Correlation analysis of electron spin resonance spectra: the a-spectrum

Abstract

An improved method of analysis of e.s.r. spectra is described, based on correlation methods. The most prominent line is identified by comparison of the experimental spectrum with a matching ‘test spectrum,’ which consists initially of a single Gaussian or Lorentzian derivative shape, but which includes a more and more complex pattern of lines as the analysis proceeds. A product function P(produced by correlation of the test spectrum with the experimental spectrum) is used as the criterion of improvement of fit. At each stage of the analysis, the product function is computed for a range of values for an additional coupling constant, a display of product function versus coupling constant constituting the a-spectrum.
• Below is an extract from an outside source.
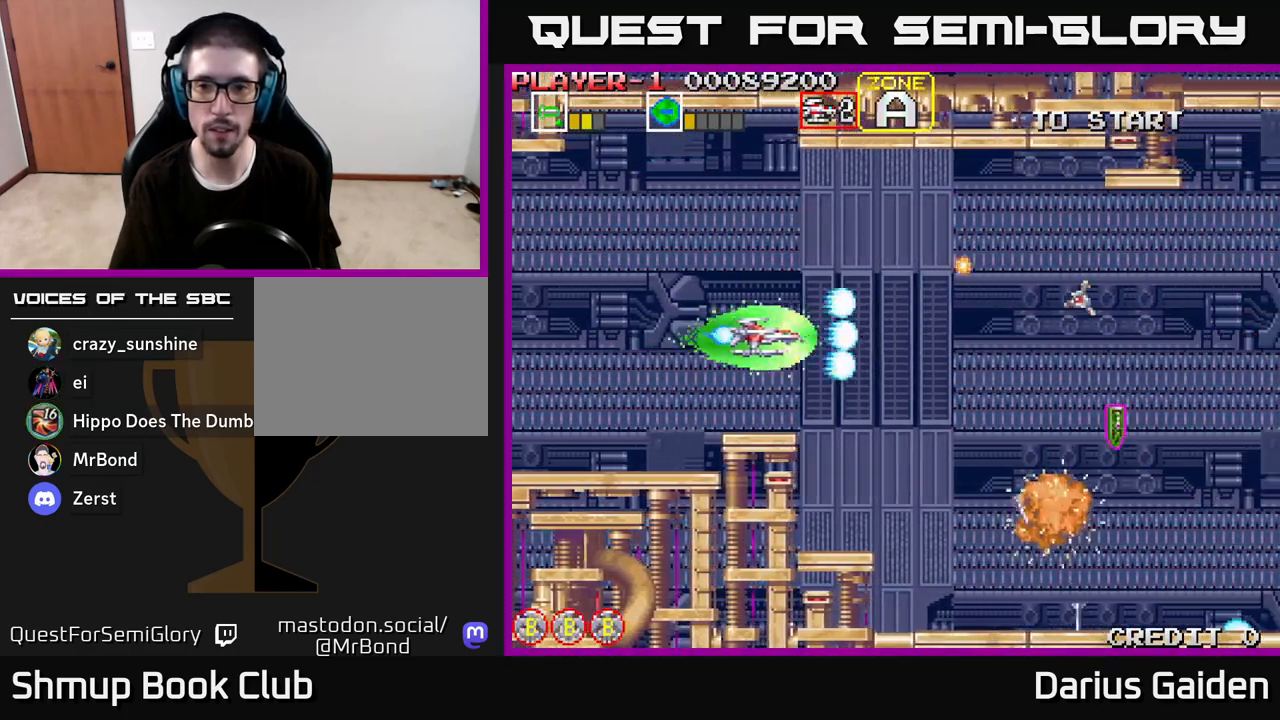
{"buttons": ["R2"], "left_stick": "center", "right_stick": "center", "events": [[33, "DPAD_LEFT", "up"], [33, "R2", "up"], [217, "DPAD_LEFT", "down"], [217, "R2", "down"], [267, "R2", "up"], [333, "DPAD_UP", "down"], [450, "R2", "down"], [467, "DPAD_LEFT", "up"], [483, "DPAD_UP", "up"]]}
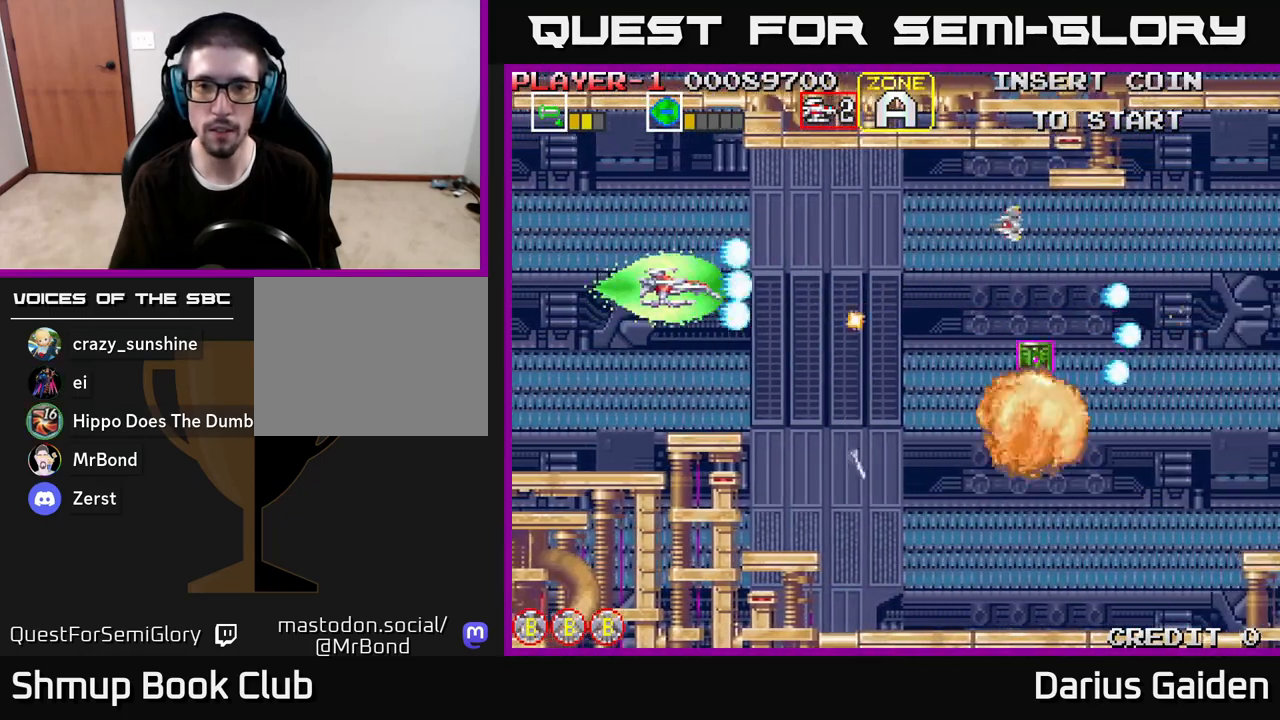
{"buttons": [], "left_stick": "center", "right_stick": "center", "events": [[33, "R2", "up"], [117, "R2", "down"], [200, "R2", "up"], [317, "DPAD_UP", "down"], [333, "R2", "down"], [433, "R2", "up"], [450, "DPAD_UP", "up"]]}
The coupling constant giving the biggest improvement in P is now incorporated in the test spectrum with the appropriate multiplicity, and the process is repeated until the a-spectrum shows a maximum at the origin, when the analysis is complete. The analysis allows coupling constants to be assigned with precision even in weak spectra; a unique analysis is often possible in a weak spectrum where few of the lines are recognizable by the naked eye. This feature should be especially valuable in identifying spectral satellites due to nuclei such as ¹³C and ²⁹Si present in natural abundance. The benzyl and the 1-ethoxy-ethyl radical are analysed in detail, the latter being used in spectra with successively lower signal: noise ratios to demonstrate the power of the method, and finally the method is used to determined the position of the ²⁹Si satellites of the triethylsilyl radical.